> **Prompt**
Below is a listing. Set down exactly the lines from the one containing "a live demo!" through the one containing "## Demo project", both ends included, and leave out the rest.

> **Data supplied**
☆ ☆ ☆
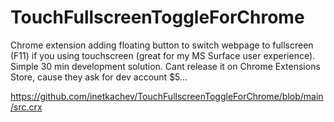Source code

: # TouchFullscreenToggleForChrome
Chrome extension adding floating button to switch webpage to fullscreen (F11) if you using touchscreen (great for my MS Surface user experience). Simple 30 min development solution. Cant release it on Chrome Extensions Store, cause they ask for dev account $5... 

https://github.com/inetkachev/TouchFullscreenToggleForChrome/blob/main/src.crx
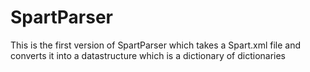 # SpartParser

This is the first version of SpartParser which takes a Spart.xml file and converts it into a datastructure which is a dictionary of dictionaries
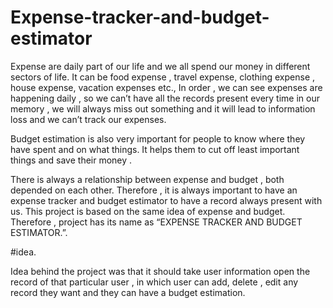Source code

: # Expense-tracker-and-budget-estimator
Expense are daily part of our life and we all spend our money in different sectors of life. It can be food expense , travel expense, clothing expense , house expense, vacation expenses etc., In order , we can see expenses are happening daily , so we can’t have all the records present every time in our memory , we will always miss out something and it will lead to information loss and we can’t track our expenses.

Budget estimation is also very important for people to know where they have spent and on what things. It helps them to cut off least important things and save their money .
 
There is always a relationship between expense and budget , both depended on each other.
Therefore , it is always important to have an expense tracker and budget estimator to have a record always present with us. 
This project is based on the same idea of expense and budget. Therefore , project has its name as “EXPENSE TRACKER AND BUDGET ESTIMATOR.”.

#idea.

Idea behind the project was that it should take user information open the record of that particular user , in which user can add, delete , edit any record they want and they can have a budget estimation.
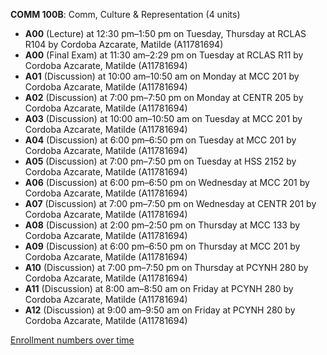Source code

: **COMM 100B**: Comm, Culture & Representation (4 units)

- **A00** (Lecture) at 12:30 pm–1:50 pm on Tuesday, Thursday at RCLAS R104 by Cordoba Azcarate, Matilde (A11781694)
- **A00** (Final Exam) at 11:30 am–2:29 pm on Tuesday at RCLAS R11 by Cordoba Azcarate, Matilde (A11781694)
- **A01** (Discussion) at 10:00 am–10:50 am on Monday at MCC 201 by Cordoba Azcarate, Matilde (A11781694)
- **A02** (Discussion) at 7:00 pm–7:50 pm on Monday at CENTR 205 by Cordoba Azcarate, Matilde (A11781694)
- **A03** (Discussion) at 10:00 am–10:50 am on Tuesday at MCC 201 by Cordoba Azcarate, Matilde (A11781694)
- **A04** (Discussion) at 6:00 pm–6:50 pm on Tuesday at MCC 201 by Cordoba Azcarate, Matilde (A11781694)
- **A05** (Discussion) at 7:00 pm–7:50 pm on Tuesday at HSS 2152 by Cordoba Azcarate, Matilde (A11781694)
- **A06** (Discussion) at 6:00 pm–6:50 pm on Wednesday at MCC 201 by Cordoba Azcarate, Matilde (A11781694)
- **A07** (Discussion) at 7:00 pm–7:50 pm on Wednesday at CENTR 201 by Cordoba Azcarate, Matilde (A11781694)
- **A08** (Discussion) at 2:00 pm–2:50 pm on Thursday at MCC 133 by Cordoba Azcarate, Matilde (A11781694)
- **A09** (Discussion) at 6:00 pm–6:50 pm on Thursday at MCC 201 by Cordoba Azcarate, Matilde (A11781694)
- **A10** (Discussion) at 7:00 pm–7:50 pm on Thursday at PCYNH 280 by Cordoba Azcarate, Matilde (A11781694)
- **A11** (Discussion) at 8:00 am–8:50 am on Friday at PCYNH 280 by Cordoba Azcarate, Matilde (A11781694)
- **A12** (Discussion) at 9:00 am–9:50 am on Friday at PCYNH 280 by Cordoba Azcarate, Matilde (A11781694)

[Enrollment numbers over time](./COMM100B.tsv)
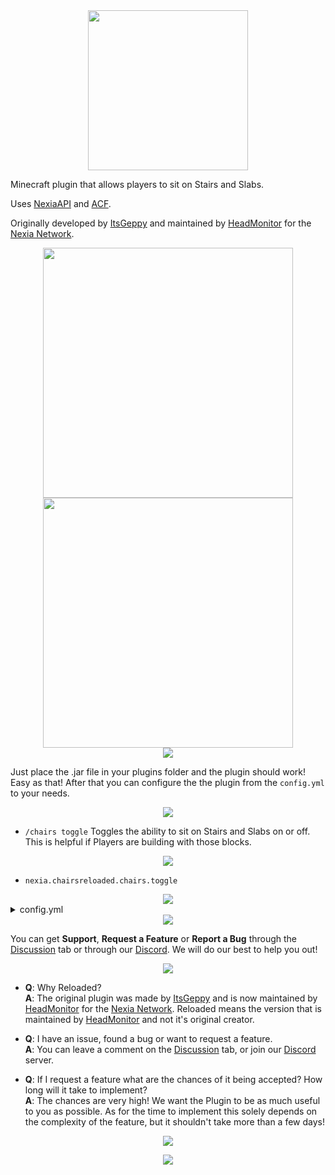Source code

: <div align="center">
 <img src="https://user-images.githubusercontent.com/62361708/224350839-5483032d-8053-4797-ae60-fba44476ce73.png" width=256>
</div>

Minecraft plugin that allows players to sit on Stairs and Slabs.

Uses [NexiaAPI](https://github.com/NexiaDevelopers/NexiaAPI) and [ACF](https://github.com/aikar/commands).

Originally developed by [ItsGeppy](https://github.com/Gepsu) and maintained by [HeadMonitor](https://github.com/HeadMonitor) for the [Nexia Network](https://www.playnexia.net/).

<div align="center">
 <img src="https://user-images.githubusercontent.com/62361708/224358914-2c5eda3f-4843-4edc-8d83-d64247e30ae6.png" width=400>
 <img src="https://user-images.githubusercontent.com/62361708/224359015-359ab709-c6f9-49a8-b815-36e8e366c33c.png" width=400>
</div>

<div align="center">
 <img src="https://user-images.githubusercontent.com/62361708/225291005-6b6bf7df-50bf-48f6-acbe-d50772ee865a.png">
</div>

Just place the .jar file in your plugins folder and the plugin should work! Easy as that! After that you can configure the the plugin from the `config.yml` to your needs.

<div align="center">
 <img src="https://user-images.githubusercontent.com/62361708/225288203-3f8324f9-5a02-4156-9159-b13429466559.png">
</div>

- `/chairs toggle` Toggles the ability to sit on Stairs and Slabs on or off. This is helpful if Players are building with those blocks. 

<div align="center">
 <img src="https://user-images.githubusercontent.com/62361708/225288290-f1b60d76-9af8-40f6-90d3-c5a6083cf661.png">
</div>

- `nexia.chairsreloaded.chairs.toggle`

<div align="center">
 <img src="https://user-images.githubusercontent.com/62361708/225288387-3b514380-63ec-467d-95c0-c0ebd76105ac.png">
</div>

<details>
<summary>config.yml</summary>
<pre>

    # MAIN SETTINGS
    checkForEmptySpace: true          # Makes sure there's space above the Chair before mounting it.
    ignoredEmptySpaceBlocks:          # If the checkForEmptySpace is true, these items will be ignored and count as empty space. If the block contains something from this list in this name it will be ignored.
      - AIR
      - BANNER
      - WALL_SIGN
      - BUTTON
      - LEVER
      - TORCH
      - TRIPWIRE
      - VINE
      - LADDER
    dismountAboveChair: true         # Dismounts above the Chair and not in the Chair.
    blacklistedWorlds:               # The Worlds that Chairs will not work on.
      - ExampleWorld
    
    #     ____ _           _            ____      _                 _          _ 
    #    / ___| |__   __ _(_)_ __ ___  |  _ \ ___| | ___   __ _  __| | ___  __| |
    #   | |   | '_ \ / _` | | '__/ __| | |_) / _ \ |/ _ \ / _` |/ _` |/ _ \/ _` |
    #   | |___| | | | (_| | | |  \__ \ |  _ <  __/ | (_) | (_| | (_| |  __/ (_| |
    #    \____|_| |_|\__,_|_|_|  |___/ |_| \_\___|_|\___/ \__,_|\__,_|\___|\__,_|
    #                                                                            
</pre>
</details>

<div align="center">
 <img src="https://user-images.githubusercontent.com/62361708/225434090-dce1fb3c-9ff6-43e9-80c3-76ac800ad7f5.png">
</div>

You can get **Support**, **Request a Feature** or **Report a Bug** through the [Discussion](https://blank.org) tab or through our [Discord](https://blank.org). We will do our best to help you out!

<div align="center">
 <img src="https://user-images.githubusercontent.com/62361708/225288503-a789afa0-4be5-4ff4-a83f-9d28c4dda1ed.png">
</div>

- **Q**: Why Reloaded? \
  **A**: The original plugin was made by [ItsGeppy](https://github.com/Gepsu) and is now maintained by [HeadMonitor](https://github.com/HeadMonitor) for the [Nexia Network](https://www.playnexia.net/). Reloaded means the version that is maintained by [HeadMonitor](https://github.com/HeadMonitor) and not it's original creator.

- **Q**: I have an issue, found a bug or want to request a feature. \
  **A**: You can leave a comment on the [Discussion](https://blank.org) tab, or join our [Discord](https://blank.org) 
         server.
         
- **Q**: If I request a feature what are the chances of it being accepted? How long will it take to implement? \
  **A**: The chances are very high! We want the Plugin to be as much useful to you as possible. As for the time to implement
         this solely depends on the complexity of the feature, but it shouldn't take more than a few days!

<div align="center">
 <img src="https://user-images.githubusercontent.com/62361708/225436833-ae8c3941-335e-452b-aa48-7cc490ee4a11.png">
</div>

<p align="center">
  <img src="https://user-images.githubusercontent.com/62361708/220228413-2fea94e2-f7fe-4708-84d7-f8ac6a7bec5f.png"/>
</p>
☆ ☆ ☆
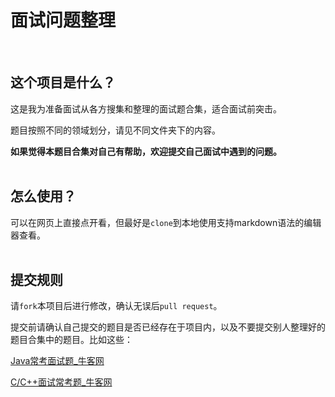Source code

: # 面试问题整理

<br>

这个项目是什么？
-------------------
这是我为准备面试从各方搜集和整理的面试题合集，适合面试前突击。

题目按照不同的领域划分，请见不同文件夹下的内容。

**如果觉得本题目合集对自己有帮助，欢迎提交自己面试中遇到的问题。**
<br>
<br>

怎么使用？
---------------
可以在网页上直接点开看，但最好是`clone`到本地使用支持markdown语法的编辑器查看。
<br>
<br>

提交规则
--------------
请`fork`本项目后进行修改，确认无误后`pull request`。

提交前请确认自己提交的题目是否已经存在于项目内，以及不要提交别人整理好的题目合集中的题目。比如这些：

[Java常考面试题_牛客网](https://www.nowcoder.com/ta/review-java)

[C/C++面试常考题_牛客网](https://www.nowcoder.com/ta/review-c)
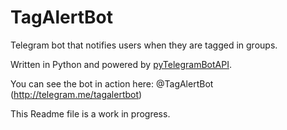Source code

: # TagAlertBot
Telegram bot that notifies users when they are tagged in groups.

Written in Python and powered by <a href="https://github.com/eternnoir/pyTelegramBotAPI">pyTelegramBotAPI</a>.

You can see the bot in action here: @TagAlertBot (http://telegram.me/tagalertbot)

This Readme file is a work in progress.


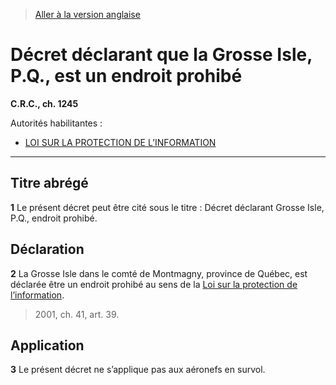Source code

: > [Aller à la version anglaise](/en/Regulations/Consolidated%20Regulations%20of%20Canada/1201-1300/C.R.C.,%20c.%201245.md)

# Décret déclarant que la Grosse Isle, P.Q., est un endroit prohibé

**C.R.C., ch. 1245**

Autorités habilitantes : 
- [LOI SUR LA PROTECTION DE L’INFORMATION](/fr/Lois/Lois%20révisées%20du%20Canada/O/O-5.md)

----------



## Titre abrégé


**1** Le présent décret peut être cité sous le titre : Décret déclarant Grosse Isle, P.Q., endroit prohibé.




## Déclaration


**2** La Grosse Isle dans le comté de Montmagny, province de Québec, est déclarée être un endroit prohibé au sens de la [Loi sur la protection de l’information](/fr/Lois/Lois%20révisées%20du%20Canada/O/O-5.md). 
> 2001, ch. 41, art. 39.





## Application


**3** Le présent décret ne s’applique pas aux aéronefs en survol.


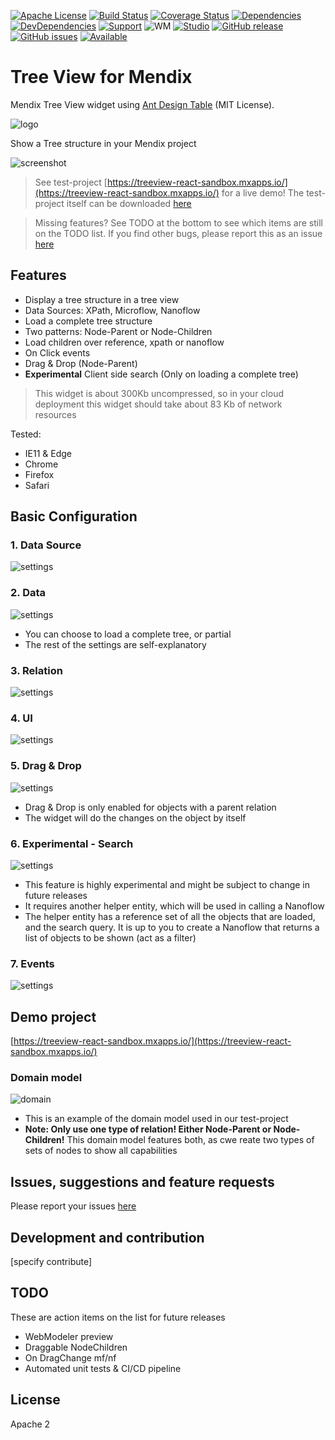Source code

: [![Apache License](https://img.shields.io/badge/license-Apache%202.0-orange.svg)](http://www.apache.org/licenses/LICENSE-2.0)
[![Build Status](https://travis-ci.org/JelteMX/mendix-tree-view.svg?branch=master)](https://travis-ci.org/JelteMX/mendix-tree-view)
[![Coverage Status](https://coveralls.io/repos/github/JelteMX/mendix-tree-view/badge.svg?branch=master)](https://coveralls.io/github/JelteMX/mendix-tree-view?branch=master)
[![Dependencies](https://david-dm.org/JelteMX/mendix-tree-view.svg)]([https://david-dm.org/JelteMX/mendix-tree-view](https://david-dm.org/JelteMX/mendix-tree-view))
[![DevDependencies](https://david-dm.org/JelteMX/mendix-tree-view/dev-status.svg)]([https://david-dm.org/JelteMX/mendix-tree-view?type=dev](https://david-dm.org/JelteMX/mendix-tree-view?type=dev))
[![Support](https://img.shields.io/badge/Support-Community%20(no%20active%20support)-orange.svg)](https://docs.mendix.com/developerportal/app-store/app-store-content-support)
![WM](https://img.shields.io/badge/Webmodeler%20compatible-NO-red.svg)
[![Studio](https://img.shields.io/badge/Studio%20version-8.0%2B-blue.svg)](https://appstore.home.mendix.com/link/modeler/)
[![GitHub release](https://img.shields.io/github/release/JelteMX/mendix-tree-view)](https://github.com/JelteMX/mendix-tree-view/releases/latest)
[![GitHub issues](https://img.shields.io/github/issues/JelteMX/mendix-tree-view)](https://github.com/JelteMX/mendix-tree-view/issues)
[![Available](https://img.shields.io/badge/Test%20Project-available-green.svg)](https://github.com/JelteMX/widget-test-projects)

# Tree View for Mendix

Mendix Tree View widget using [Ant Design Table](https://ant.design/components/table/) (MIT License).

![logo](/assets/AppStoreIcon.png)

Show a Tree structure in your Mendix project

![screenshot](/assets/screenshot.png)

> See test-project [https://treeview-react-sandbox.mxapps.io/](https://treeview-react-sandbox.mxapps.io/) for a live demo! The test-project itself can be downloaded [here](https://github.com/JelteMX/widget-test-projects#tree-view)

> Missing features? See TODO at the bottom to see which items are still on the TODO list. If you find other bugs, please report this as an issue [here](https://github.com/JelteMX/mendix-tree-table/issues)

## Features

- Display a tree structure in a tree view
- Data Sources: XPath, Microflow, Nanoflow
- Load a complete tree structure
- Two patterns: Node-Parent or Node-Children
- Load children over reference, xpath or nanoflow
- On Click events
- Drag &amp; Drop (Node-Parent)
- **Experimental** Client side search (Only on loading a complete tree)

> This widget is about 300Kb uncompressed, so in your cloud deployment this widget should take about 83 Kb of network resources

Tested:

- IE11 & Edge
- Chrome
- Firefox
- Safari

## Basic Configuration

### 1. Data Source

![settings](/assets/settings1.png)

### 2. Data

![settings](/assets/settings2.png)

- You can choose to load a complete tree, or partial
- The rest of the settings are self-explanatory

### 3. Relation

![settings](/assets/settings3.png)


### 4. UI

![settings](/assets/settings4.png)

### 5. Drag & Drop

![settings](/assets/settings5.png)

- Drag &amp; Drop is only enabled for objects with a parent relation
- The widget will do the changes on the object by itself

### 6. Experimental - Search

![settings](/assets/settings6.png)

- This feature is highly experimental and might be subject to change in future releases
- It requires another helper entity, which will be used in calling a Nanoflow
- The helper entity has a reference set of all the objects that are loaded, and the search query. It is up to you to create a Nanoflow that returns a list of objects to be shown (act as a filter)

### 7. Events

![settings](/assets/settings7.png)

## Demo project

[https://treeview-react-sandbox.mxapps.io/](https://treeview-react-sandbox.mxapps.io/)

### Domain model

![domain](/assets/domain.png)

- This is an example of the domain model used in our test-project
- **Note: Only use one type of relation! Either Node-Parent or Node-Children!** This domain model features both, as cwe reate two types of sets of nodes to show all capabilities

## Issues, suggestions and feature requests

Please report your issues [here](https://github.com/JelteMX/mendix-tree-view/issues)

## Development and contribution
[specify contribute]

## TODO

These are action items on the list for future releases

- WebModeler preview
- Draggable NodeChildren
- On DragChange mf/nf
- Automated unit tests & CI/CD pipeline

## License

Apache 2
☆ ☆ ☆
> **Solution to the problem**
> See test-project [https://treeview-react-sandbox.mxapps.io/](https://treeview-react-sandbox.mxapps.io/) for a live demo! The test-project itself can be downloaded [here](https://github.com/JelteMX/widget-test-projects#tree-view)

> Missing features? See TODO at the bottom to see which items are still on the TODO list. If you find other bugs, please report this as an issue [here](https://github.com/JelteMX/mendix-tree-table/issues)

## Features

- Display a tree structure in a tree view
- Data Sources: XPath, Microflow, Nanoflow
- Load a complete tree structure
- Two patterns: Node-Parent or Node-Children
- Load children over reference, xpath or nanoflow
- On Click events
- Drag &amp; Drop (Node-Parent)
- **Experimental** Client side search (Only on loading a complete tree)

> This widget is about 300Kb uncompressed, so in your cloud deployment this widget should take about 83 Kb of network resources

Tested:

- IE11 & Edge
- Chrome
- Firefox
- Safari

## Basic Configuration

### 1. Data Source

![settings](/assets/settings1.png)

### 2. Data

![settings](/assets/settings2.png)

- You can choose to load a complete tree, or partial
- The rest of the settings are self-explanatory

### 3. Relation

![settings](/assets/settings3.png)


### 4. UI

![settings](/assets/settings4.png)

### 5. Drag & Drop

![settings](/assets/settings5.png)

- Drag &amp; Drop is only enabled for objects with a parent relation
- The widget will do the changes on the object by itself

### 6. Experimental - Search

![settings](/assets/settings6.png)

- This feature is highly experimental and might be subject to change in future releases
- It requires another helper entity, which will be used in calling a Nanoflow
- The helper entity has a reference set of all the objects that are loaded, and the search query. It is up to you to create a Nanoflow that returns a list of objects to be shown (act as a filter)

### 7. Events

![settings](/assets/settings7.png)

## Demo project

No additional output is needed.